Use Magnezone Lv.X’s Cyber Shock attack to damage and paralyze your opponent at key times in the game. This can help you stall while getting set up.
Prepare to Reset.
Use the Search Magnezone to get your 4th Magnemite and Rare Candy or Magneton ready in case of when one of your Magnezone is knocked out. You can then use Palmer’s Contribution to grab the knocked out Lightning Magnezone and then use your Search Magnezone to completely reset the Knocked Out Magnezone from last turn!
Judging your opponent’s hand can be very effective and can help you immensely when combined with Magnezone Prime’s draw power. This is also effective with Spiritomb to keep your opponent from resetting with Trainers.
SP Builds – Favorable.
With the Trainer lock on, this deck can do very well. However, you have to get your Spiritomb out quickly and start the set up. Seekers and Warp energy help out tremendously in this match-up to heal, and Magnezone Prime is helpful to deal out 110+ damage when needed. Be careful for Blaziken FB Lv.X as it can really hurt Metal Magnezone.
Gengar/Plume Lock – Favorable.
Both decks can set up about the same, but Magnezone has a much stronger ability to reset with Search Magnezone and Magnezone Prime’s draw power.
Gyarados – Even.
Both decks are very powerful, and the key to victory will be using your Lightning-type advantage.
Sablelock – Even.
It all comes down to the first few turns of the game. If you start with Spiritomb and they don’t start with Sableye, you will likely win. If they start with Sableye and you don’t start with Spiritomb, you will likely lose.

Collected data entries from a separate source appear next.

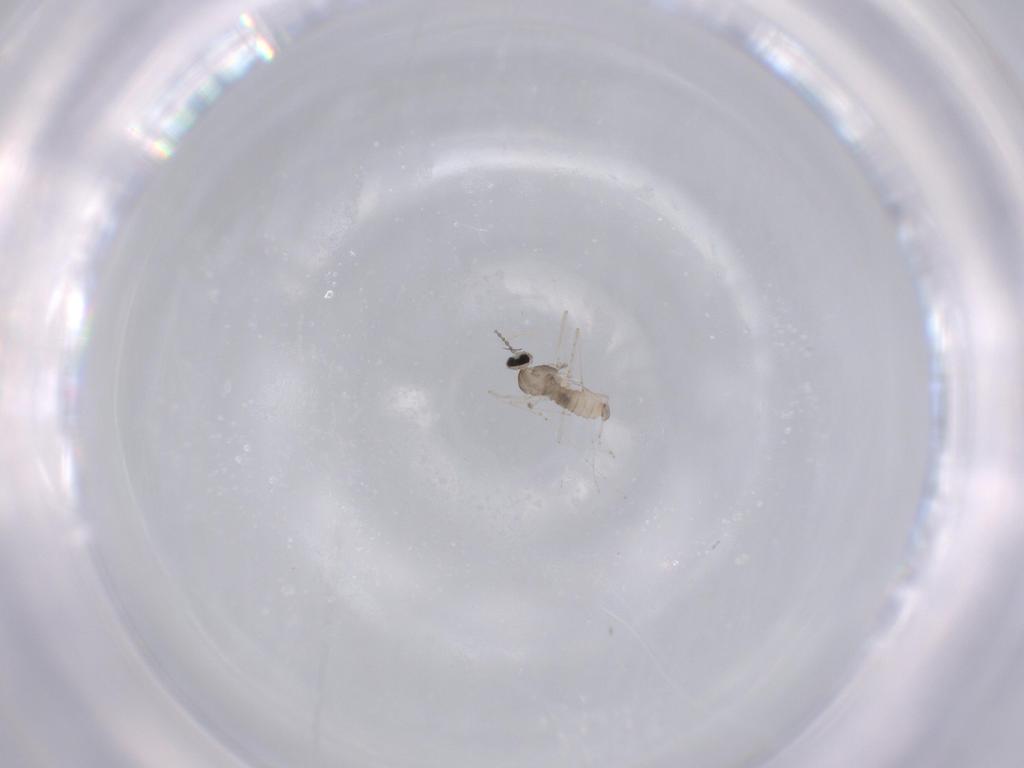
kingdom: Animalia
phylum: Arthropoda
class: Insecta
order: Diptera
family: Cecidomyiidae
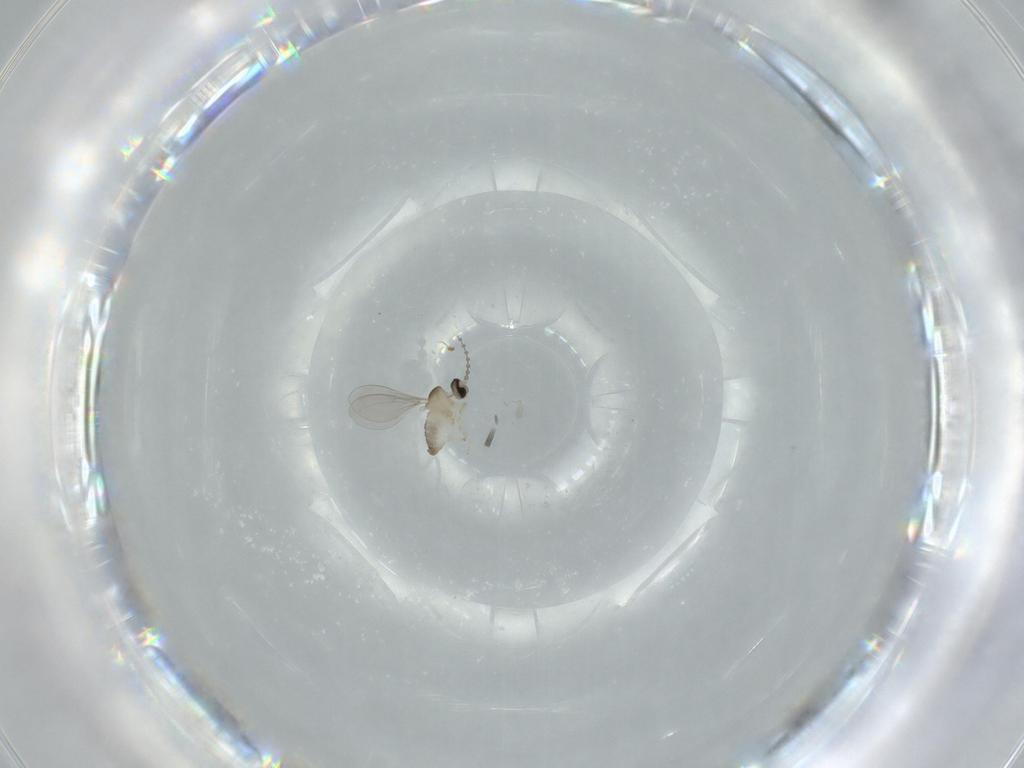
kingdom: Animalia
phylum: Arthropoda
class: Insecta
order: Diptera
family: Cecidomyiidae
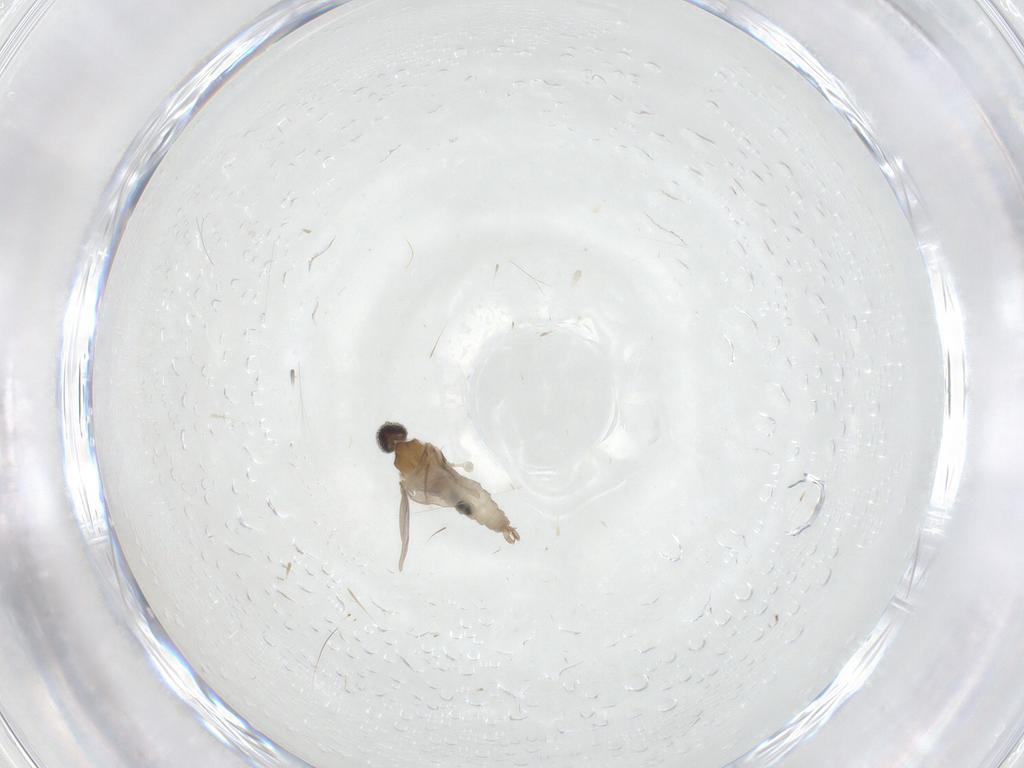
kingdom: Animalia
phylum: Arthropoda
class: Insecta
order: Diptera
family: Cecidomyiidae
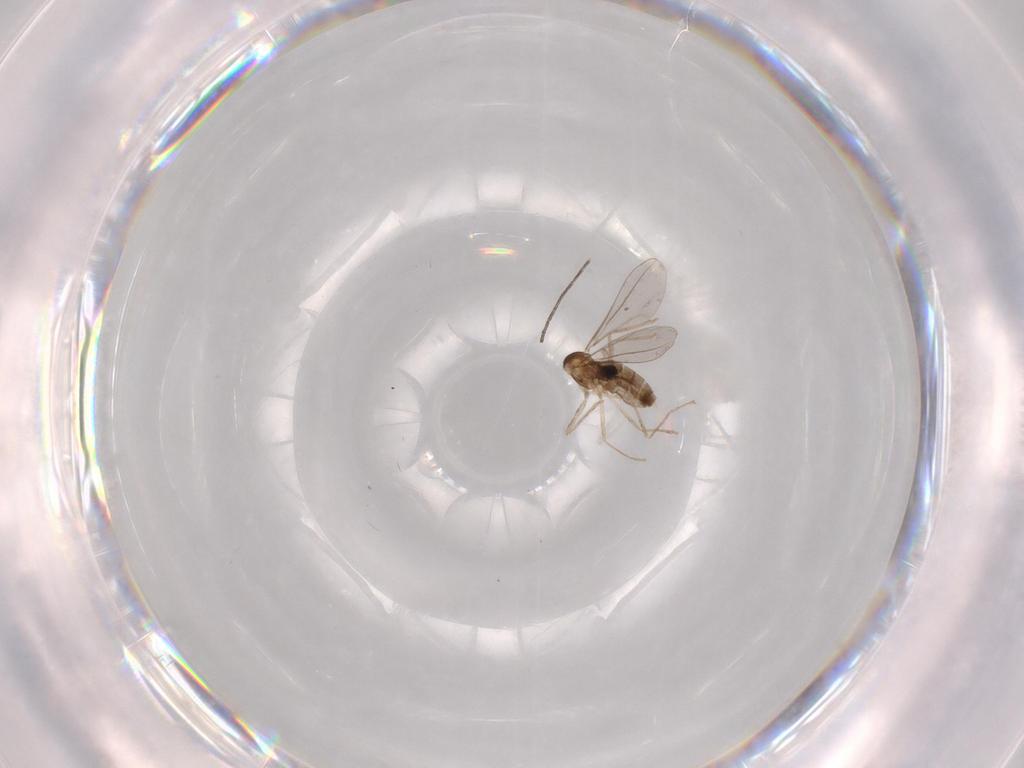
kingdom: Animalia
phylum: Arthropoda
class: Insecta
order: Diptera
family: Cecidomyiidae
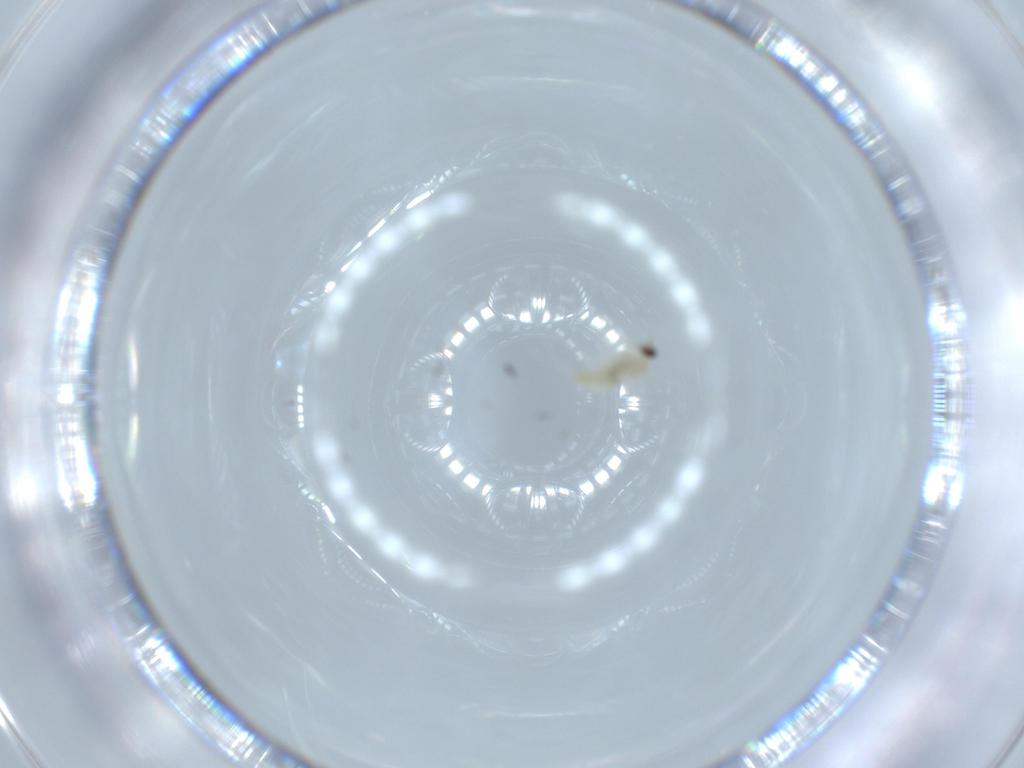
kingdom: Animalia
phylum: Arthropoda
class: Insecta
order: Diptera
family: Cecidomyiidae
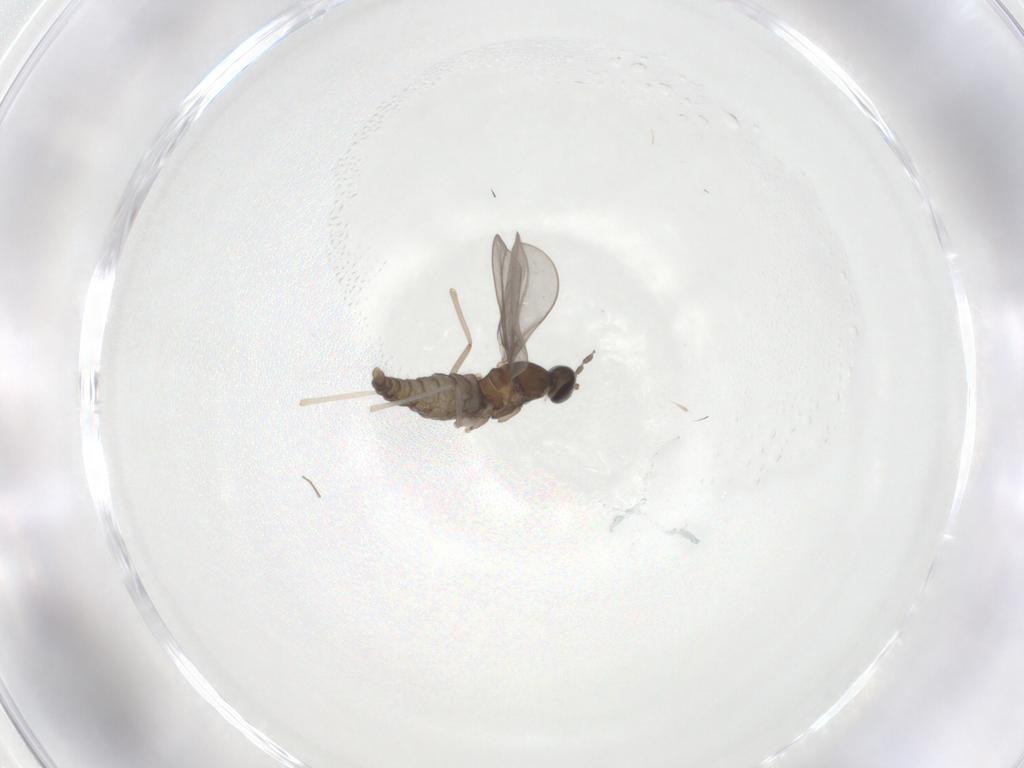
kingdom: Animalia
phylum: Arthropoda
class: Insecta
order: Diptera
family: Cecidomyiidae
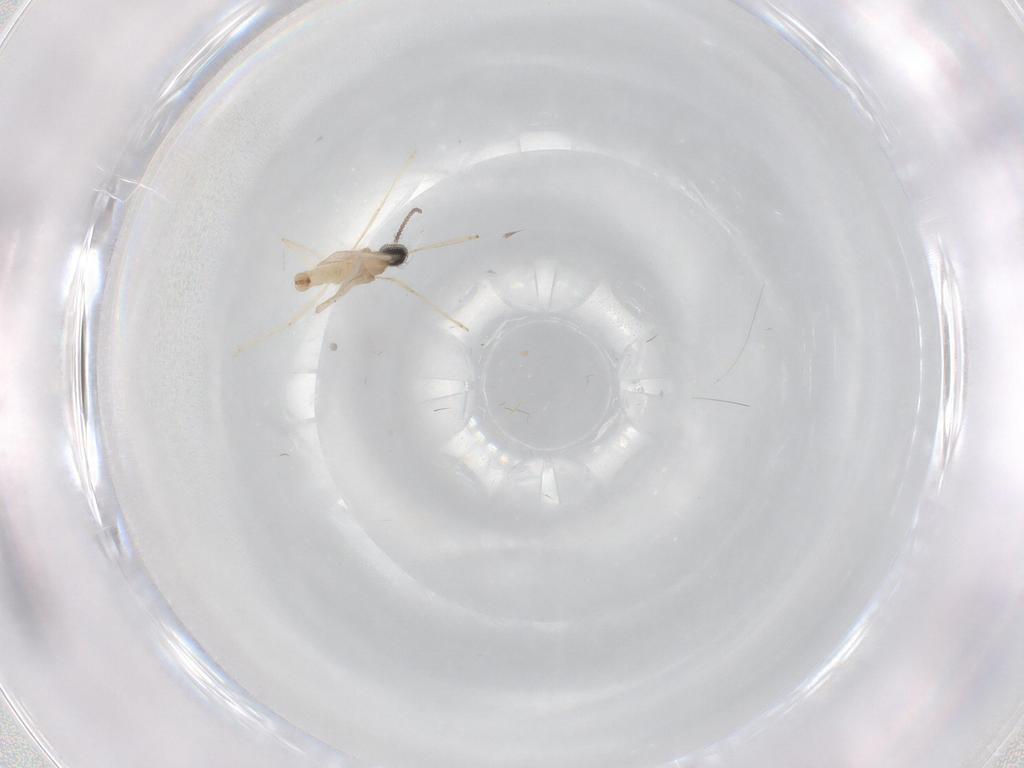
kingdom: Animalia
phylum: Arthropoda
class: Insecta
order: Diptera
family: Cecidomyiidae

Other Stage 1/Stage 2 – Favorable.
As I stated near the beginning of the article, it is just hard to stop Magnezone once it sets up. If your opponent is also playing a setup deck with Stage 1s or Stage 2s, you will likely win the match as the draw/search/energy recovery abilities in the deck will simply overpower your opponent as the game progresses.
With the new Triumphant additions, Magnezone is now fully charged up and ready to take City Championships by storm. Don’t be shocked to see him hovering his way to the top and attracting a lot of attention.